Making some contact with our political opponents from a place of respect for their human dignity and their legitimate needs may be unpleasant, difficult, or even risky. But we can’t have a healthy society without it. 

2: Embrace reality as best as you can experience it. This must include questioning stories as we explore the possibilities of discovering a more true and a more helpful vision of life. Speak from that place. 

Don’t confuse anecdotes or individual instances (whether beautiful or terrible) with trends. Having said that, because our brains are wired to the negative and the fearful, we should certainly share more anecdotes and stories of individual incidents that point toward connection and interdependency among humans and the ecosystem than stories of individual horror and separation. 

And for the sake of our mental and spiritual health, not to mention the need to inspire action for the common good, we need to speak more stories of courage and creativity than stories of despair and repetition of the myth of redemptive violence.

3: Consider that the ultimate goal may not be merely a better, or even the best, story. 

Merely looking for “the best” story is not far from saying that if only we could find the “right” beliefs we would have everything we need. But that’s not enough. Our friend Dan Snyder says that beliefs - or the stories we tell - are important, but what matters more is practice. And what “practice” means in this context is to consciously claim habits of mind and body that lead us toward something even better than a better story. We can use different words for what this better thing is, but I call it presence.

What we’re aiming for is presence.

Presence is what happens as a result of the reunion between childlike wonder and an adult discernment of what matters. The necessary practices to lead us to that reunion are incredibly simple. 
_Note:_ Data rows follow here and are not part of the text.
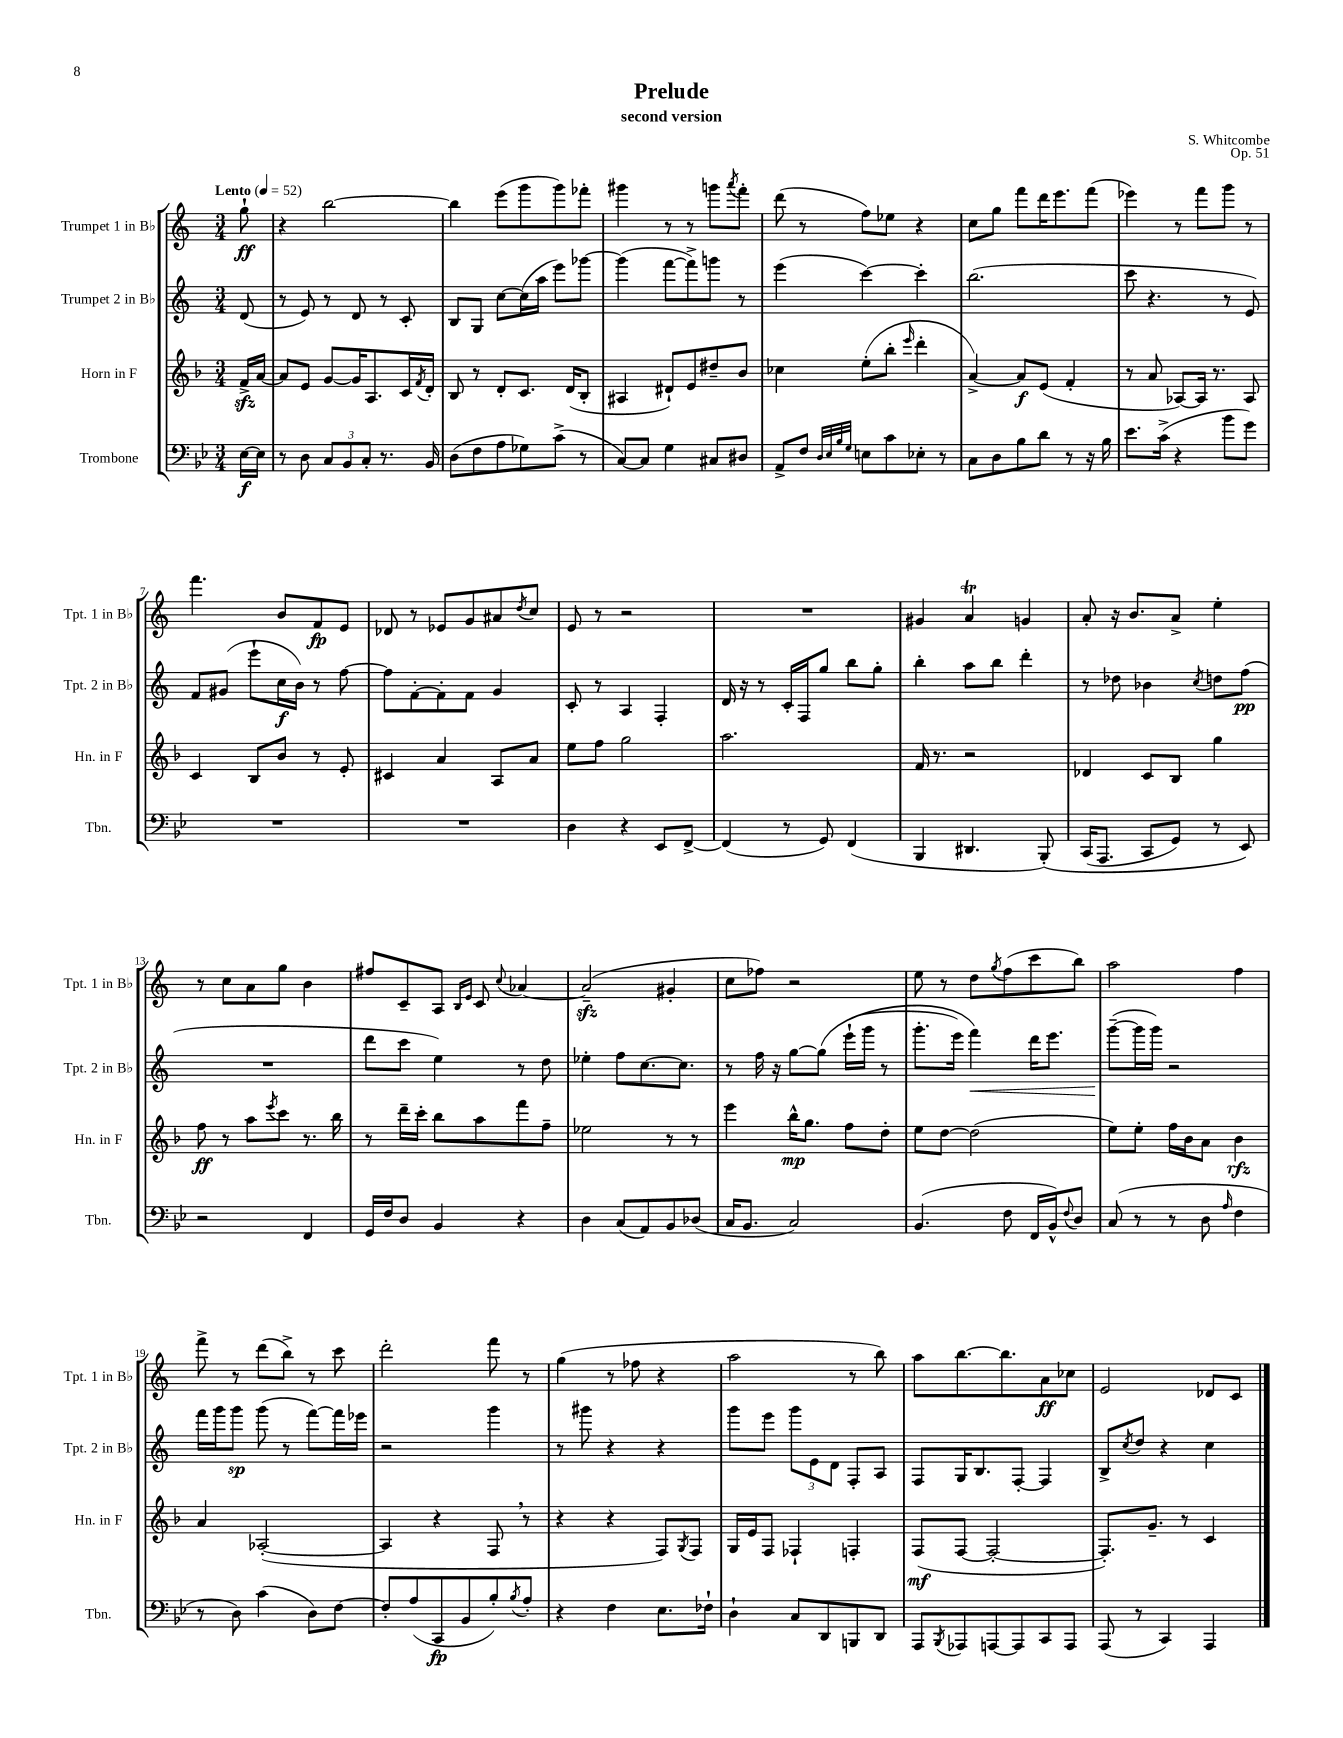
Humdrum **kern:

**kern	**dynam	**kern	**dynam	**kern	**dynam	**kern	**dynam
*part4	*part4	*part3	*part3	*part2	*part2	*part1	*part1
*staff4	*staff4	*staff3	*staff3	*staff2	*staff2	*staff1	*staff1
*I"Trombone	*	*I"Horn in F	*	*I"Trumpet 2 in B♭	*	*I"Trumpet 1 in B♭	*
*I'Tbn.	*	*I'Hn. in F	*	*I'Tpt. 2 in B♭	*	*I'Tpt. 1 in B♭	*
*clefF4	*	*clefG2	*	*clefG2	*	*clefG2	*
*k[b-e-]	*	*k[b-]	*	*k[]	*	*k[]	*
*M3/4	*	*M3/4	*	*M3/4	*	*M3/4	*
*MM52	*	*MM52	*	*MM52	*	*MM52	*
=	=	=	=	=	=	=	=
!	!	!	!	!	!	!LO:TX:a:B:t=Lento	!
[16E-\LL	f	16fzz^/LL	.	(8d/	.	8gg`\	ff
16E-\JJ]	.	[16a/JJ	.	.	.	.	.
=1	=1	=1	=1	=1	=1	=1	=1
8r	.	8a/L]	.	8r	.	4r	.
8D\	.	8e/J	.	8e/)	.	.	.
12C/L	.	[8g/L	.	8r	.	[2bb\	.
12BB-/	.	.	.	.	.	.	.
.	.	16g/K]	.	8d/	.	.	.
12C'/J	.	.	.	.	.	.	.
.	.	8.A/	.	.	.	.	.
8.r	.	.	.	8r	.	.	.
.	.	16c/L	.	8c'/	.	.	.
.	.	8qf/	.	.	.	.	.
16BB-/	.	16d'/JJ	.	.	.	.	.
=2	=2	=2	=2	=2	=2	=2	=2
(8D\L	.	8B-/	.	8B/L	.	4bb\]	.
8F\	.	8r	.	8G/J	.	.	.
8A\	.	8d'/L	.	[8cc\L	.	(8eee\L	.
8G-X\)	.	8.c/J	.	(16cc\L]	.	8ggg\	.
.	.	.	.	16aa\JJ	.	.	.
(8c^\J	.	.	.	8eee\L)	.	8ggg\)	.
.	.	(16d/KL	.	.	.	.	.
8r	.	8B-'/J	.	[8ggg-X\J	.	8fff-X'\J	.
=3	=3	=3	=3	=3	=3	=3	=3
[8C/L)	.	4A#X/	.	(4ggg-\]	.	4ggg#X\	.
8C/J]	.	.	.	.	.	.	.
4G\	.	8d#X`/L)	.	[8fff\L	.	8r	.
.	.	8e/	.	8fff^\])	.	8r	.
8C#X/L	.	8dd#X~/	.	8gggn\J	.	8gggn\L	.
.	.	.	.	.	.	8qaaa/	.
8D#X/J	.	8b-/J	.	8r	.	8fff'\J	.
=4	=4	=4	=4	=4	=4	=4	=4
8AA^/L	.	4cc-X\	.	(4eee\	.	(8ddd\	.
8F/J	.	.	.	.	.	8r	.
32qqD/LLL	.	.	.	.	.	.	.
32qqE-/	.	.	.	.	.	.	.
32qqB-/	.	.	.	.	.	.	.
32qqG/JJJ	.	.	.	.	.	.	.
8En\L	.	(8ee'\L	.	[4ccc\)	.	8ff\L)	.
8c\	.	8bb-'\J	.	.	.	8ee-X\J	.
.	.	16qqeee/	.	.	.	.	.
8E-X'\J	.	4ddd'\	.	4ccc'\]	.	4r	.
8r	.	.	.	.	.	.	.
=5	=5	=5	=5	=5	=5	=5	=5
8C\L	.	[4a^/)	.	(2.bb\	.	8cc\L	.
8D\	.	.	.	.	.	8gg\J	.
8B-\	.	8a/L]	f	.	.	8fff\L	.
8d\J	.	(8e/J	.	.	.	16ddd\K	.
.	.	.	.	.	.	8.eee\	.
8r	.	4f'/	.	.	.	.	.
16r	.	.	.	.	.	(8fff\J	.
16B-\	.	.	.	.	.	.	.
=6	=6	=6	=6	=6	=6	=6	=6
8.e-\L	.	8r	.	8ccc\	.	4eee-X\)	.
.	.	8a/	.	4.r	.	.	.
(16c^\Jk	.	.	.	.	.	.	.
4r	.	[8A-X/L)	.	.	.	8r	.
.	.	16A-/Jk]	.	.	.	8fff\L	.
.	.	8.r	.	.	.	.	.
8b-\L	.	.	.	8r	.	8ggg\J	.
8g\J)	.	8A-/	.	8e/)	.	8r	.
!!LO:LB:g=z
=7	=7	=7	=7	=7	=7	=7	=7
2.r	.	4c/	.	8f/L	.	4.fff\	.
.	.	.	.	(8g#X/J	.	.	.
.	.	8B-/L	.	8eee`\L	.	.	.
.	.	8b-/J	.	16cc\L	f	8b/L	.
.	.	.	.	16b\JJ)	.	.	.
.	.	8r	.	8r	.	8f/	fp
.	.	8e'/	.	[8ff\	.	8e/J	.
=8	=8	=8	=8	=8	=8	=8	=8
2.r	.	4c#X/	.	8ff\L]	.	8d-X/	.
.	.	.	.	[8f'\	.	8r	.
.	.	4a/	.	8f'\]	.	8e-X/L	.
.	.	.	.	8f\J	.	8g/	.
.	.	8A/L	.	4g/	.	8a#X/	.
.	.	.	.	.	.	8qdd/	.
.	.	8a/J	.	.	.	8cc/J	.
=9	=9	=9	=9	=9	=9	=9	=9
4D\	.	8ee\L	.	8c'/	.	8e/	.
.	.	8ff\J	.	8r	.	8r	.
4r	.	2gg\	.	4A/	.	2r	.
8EE-/L	.	.	.	4F'/	.	.	.
[8FF^/J	.	.	.	.	.	.	.
=10	=10	=10	=10	=10	=10	=10	=10
(4FF/]	.	2.aa\	.	16d/	.	2.r	.
.	.	.	.	16r	.	.	.
.	.	.	.	8r	.	.	.
8r	.	.	.	16c'/LL	.	.	.
.	.	.	.	16F/J	.	.	.
8GG/)	.	.	.	8gg/J	.	.	.
(4FF/	.	.	.	8bb\L	.	.	.
.	.	.	.	8gg'\J	.	.	.
=11	=11	=11	=11	=11	=11	=11	=11
4BBB-/	.	16f/	.	4bb'\	.	4g#X/	.
.	.	8.r	.	.	.	.	.
4.DD#X/	.	2r	.	8aa\L	.	4aT/	.
.	.	.	.	8bb\J	.	.	.
.	.	.	.	4ddd'\	.	4gn/	.
(8BBB-'/)	.	.	.	.	.	.	.
=12	=12	=12	=12	=12	=12	=12	=12
(16CC/KL	.	4d-X/	.	8r	.	8a'/	.
8.AAA/J	.	.	.	.	.	.	.
.	.	.	.	8dd-X\	.	16r	.
.	.	.	.	.	.	8.b/L	.
8CC/L	.	8c/L	.	4b-X\	.	.	.
8GG/J)	.	8B-/J	.	.	.	8a^/J	.
.	.	.	.	8qcc/	.	.	.
8r	.	4gg\	.	8ddn\L	.	4ee'\	.
8EE-/)	.	.	.	(8ff\J	pp	.	.
!!LO:LB:g=z
=13	=13	=13	=13	=13	=13	=13	=13
2r	.	8ff\	ff	2.r	.	8r	.
.	.	8r	.	.	.	8cc\L	.
.	.	8aa\L	.	.	.	8a\	.
.	.	8qeee/	.	.	.	.	.
.	.	8ccc\J	.	.	.	8gg\J	.
4FF/	.	8.r	.	.	.	4b\	.
.	.	16bb-\	.	.	.	.	.
=14	=14	=14	=14	=14	=14	=14	=14
16GG/LL	.	8r	.	8ddd\L	.	8ff#X/L	.
16F/J	.	.	.	.	.	.	.
8D/J	.	16ddd~\LL	.	8ccc\J	.	8c~/	.
.	.	16ccc'\JJ	.	.	.	.	.
4BB-/	.	8bb-\L	.	4ee\)	.	8A/J	.
.	.	.	.	.	.	16qqB/LL	.
.	.	.	.	.	.	16qqe/JJ	.
.	.	8aa\	.	.	.	8c/	.
.	.	.	.	.	.	8qqcc/	.
4r	.	8fff\	.	8r	.	[4a-X/	.
.	.	8ff~\J	.	8dd\	.	.	.
=15	=15	=15	=15	=15	=15	=15	=15
4D\	.	2ee-X\	.	4ee-X'\	.	(2a-zz~/]	.
(8C/L	.	.	.	8ff\L	.	.	.
8AA/)	.	.	.	[8.cc\	.	.	.
8BB-/	.	8r	.	.	.	4g#X'/	.
.	.	.	.	8.cc\J]	.	.	.
(8D-X/J	.	8r	.	.	.	.	.
=16	=16	=16	=16	=16	=16	=16	=16
16C/KL	.	4eee\	.	8r	.	8cc\L	.
8.BB-/J	.	.	.	.	.	.	.
.	.	.	.	16ff\	.	8ff-X\J)	.
.	.	.	.	16r	.	.	.
2C/)	.	16bb-^^\KL	mp	[8gg\L	.	2r	.
.	.	8.gg\J	.	.	.	.	.
.	.	.	.	(8gg\J]	.	.	.
.	.	8ff\L	.	(16eee`\LL	.	.	.
.	.	.	.	16ggg\JJ	.	.	.
.	.	8dd'\J	.	8r	.	.	.
=17	=17	=17	=17	=17	=17	=17	=17
(4.BB-/	.	8ee\L	.	8.ggg'\L	.	8ee\	.
.	.	[8dd\J	.	.	.	8r	.
.	.	.	.	16eee\Jk)	.	.	.
!	!	!	!	!	!LO:HP:b	!	!
.	.	(2dd\]	.	4fff\)	<	8dd\L	.
.	.	.	.	.	.	8qgg/	.
8F\	.	.	.	.	.	(8ff\	.
16FF/LL	.	.	.	16ddd\KL	.	8ccc\	.
16BB-^^/J)	.	.	.	8.eee\J	.	.	.
8qqF/	.	.	.	.	.	.	.
8D/J	.	.	.	.	.	8bb\J)	.
=18	=18	=18	=18	=18	=18	=18	=18
(8C/	.	8ee\L)	.	([8ggg~\L	.	2aa\	.
8r	.	8ee'\J	.	16ggg\L]	[	.	.
.	.	.	.	16ggg\JJ)	.	.	.
8r	.	16ff\LL	.	2r	.	.	.
.	.	16b-\J	.	.	.	.	.
8D\	.	8a\J	.	.	.	.	.
16qqA/	.	.	.	.	.	.	.
4F\	.	4b-\	rfz	.	.	4ff\	.
!!LO:LB:g=z
=19	=19	=19	=19	=19	=19	=19	=19
8r	.	4a/	.	16fff\LL	.	8fff^\	.
.	.	.	.	16ggg\J	.	.	.
8D\)	.	.	.	8ggg\J	sp	8r	.
(4c\	.	([2A-X'/	.	(8ggg\	.	(8ddd\L	.
.	.	.	.	8r	.	8bb^\J)	.
8D\L)	.	.	.	[8fff\L)	.	8r	.
[8F\J	.	.	.	16fff\L]	.	8ccc\	.
.	.	.	.	16eee-X\JJ	.	.	.
=20	=20	=20	=20	=20	=20	=20	=20
8F'/L]	.	4A-/]	.	2r	.	2ddd'\	.
(8A/	.	.	.	.	.	.	.
8CC/	fp	4r	.	.	.	.	.
8BB-/	.	.	.	.	.	.	.
8B-'/)	.	8F,/	.	4ggg\	.	8fff\	.
8qB-/	.	.	.	.	.	.	.
8A'/J	.	8r	.	.	.	8r	.
=21	=21	=21	=21	=21	=21	=21	=21
4r	.	4r	.	8r	.	(4gg\	.
.	.	.	.	8ggg#X\	.	.	.
4F\	.	4r	.	4r	.	8r	.
.	.	.	.	.	.	8ff-X\	.
8.E-\L	.	8F/L)	.	4r	.	4r	.
.	.	8qG/	.	.	.	.	.
.	.	8F/J	.	.	.	.	.
16F-X`\Jk	.	.	.	.	.	.	.
=22	=22	=22	=22	=22	=22	=22	=22
4D`\	.	16G/LL	.	8ggg\L	.	2aa\	.
.	.	16e/J	.	.	.	.	.
.	.	8F/J	.	8eee\J	.	.	.
8C/L	.	4F-X`/	.	12ggg\L	.	.	.
.	.	.	.	12e\	.	.	.
8DD/	.	.	.	.	.	.	.
.	.	.	.	12d\J	.	.	.
8BBBn/	.	4Fn'/	.	8F'/L	.	8r	.
8DD/J	.	.	.	8A/J	.	8bb\)	.
=23	=23	=23	=23	=23	=23	=23	=23
8AAA/L	.	(8F/L	mf	8F/L	.	8aa\L	.
8qBBB-/	.	.	.	.	.	.	.
8AAA-X/	.	[8F/J	.	16G/K	.	[8.bb\	.
.	.	.	.	8.B/	.	.	.
[8AAAn/	.	2F'/_	.	.	.	.	.
.	.	.	.	.	.	8.bb\]	.
8AAA/]	.	.	.	[8F'/J	.	.	.
8CC/	.	.	.	4F/]	.	8a\	ff
8AAA/J	.	.	.	.	.	8cc-X\J	.
=24	=24	=24	=24	=24	=24	=24	=24
(8AAA/	.	8.F'/L])	.	8B^/L	.	2e/	.
.	.	.	.	8qcc/	.	.	.
8r	.	.	.	8dd/J	.	.	.
.	.	8.g~/J	.	.	.	.	.
4CC/)	.	.	.	4r	.	.	.
.	.	8r	.	.	.	.	.
4AAA/	.	4c/	.	4cc\	.	8d-X/L	.
.	.	.	.	.	.	8c/J	.
==	==	==	==	==	==	==	==
*-	*-	*-	*-	*-	*-	*-	*-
The return of our minds, bodies, and spirits to the garden within is not a matter of money or status, social identity or privilege. It doesn’t depend on reading the right books or knowing the right people. It enables us to contend with all of reality - from the ecstatic to the lamentable, from the hopeful to the despairing.

It’s available to everyone reading this essay, right now. 

It can be begun in a minute, but will take a lifetime.

It’s not difficult.

In fact, it may be the easiest thing of all.

To enter into the experiential reality of what the truer and more helpful story is for, all we need do is to let our breathing slow down, and with our minds sink into the earth. And then do it again.

Such sinking is best done (or at least best learned) by lying down, closing our eyes, and allowing the breath to slow. Then with our imagination we let ourselves descend into the place where dreams are found. 

We are born with a magnificent advantage: given that we have to lie down for about a third of our lives, the very fact of sleep means that we have a daily opportunity to let ourselves be rediscovered in the world where stories come from. And when we emerge, we may discover that our experience of ourselves, and of the world, and the world’s experience of us has changed too. We will likely be experiencing the thing even better than the best story: simply being present. 

I’m sitting a quarter of a mile from the place where I first remember hearing bird song. My mind is full with the memory of Peter Gabriel’s recent concert where a massive spectacle was unfolded around a small campfire, evoking the storytelling and shamanic traditions of wisdom communities. I can hear vehicles on the road outside, carrying people to commerce, education, play, sadness, community. The sun is drying the pavement, and making the air in this room a little muggier than I prefer. Our houseguest is whistling a little tune. My belly is satisfied with oatmeal and berries. My loved ones are celebrating, and in pain, and peaceful, and concerned, and our houseguest has returned to the room, this time humming. And I am breathing a little more slowly, feet on the floor, thinking of the people who will read this, with your own pains and joys, concerns and hopes. In a few minutes I will hit send, and I’ll lie down, imagining my body sinking into the earth where there is more of me to be found. Maybe I’ll see you there.

Gareth Higgins is an Irish writer and founder of The Porch.